• What you will do: Copy every line of the listing below character for character, changing nothing.

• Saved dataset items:
*** Block opens ***

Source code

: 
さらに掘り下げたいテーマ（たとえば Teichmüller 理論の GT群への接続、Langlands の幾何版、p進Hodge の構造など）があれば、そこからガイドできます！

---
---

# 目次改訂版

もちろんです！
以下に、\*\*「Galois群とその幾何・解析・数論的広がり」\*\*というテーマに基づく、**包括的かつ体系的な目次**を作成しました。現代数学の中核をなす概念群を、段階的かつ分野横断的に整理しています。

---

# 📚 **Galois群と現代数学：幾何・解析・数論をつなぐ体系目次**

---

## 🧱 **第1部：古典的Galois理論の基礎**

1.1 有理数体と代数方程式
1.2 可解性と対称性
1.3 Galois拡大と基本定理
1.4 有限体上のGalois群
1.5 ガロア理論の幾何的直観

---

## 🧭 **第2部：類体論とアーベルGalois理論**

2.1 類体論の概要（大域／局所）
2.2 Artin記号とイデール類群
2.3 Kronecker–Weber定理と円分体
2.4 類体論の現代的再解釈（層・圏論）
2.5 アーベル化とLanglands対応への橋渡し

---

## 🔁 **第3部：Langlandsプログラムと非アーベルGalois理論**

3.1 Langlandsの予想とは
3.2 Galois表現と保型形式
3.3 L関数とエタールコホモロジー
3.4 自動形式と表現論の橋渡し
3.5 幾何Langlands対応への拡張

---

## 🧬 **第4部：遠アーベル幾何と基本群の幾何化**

*** Block closes ***

• Written solution:
Source code

: 
さらに掘り下げたいテーマ（たとえば Teichmüller 理論の GT群への接続、Langlands の幾何版、p進Hodge の構造など）があれば、そこからガイドできます！

---
---

# 目次改訂版

もちろんです！
以下に、\*\*「Galois群とその幾何・解析・数論的広がり」\*\*というテーマに基づく、**包括的かつ体系的な目次**を作成しました。現代数学の中核をなす概念群を、段階的かつ分野横断的に整理しています。

---

# 📚 **Galois群と現代数学：幾何・解析・数論をつなぐ体系目次**

---

## 🧱 **第1部：古典的Galois理論の基礎**

1.1 有理数体と代数方程式
1.2 可解性と対称性
1.3 Galois拡大と基本定理
1.4 有限体上のGalois群
1.5 ガロア理論の幾何的直観

---

## 🧭 **第2部：類体論とアーベルGalois理論**

2.1 類体論の概要（大域／局所）
2.2 Artin記号とイデール類群
2.3 Kronecker–Weber定理と円分体
2.4 類体論の現代的再解釈（層・圏論）
2.5 アーベル化とLanglands対応への橋渡し

---

## 🔁 **第3部：Langlandsプログラムと非アーベルGalois理論**

3.1 Langlandsの予想とは
3.2 Galois表現と保型形式
3.3 L関数とエタールコホモロジー
3.4 自動形式と表現論の橋渡し
3.5 幾何Langlands対応への拡張

---

## 🧬 **第4部：遠アーベル幾何と基本群の幾何化**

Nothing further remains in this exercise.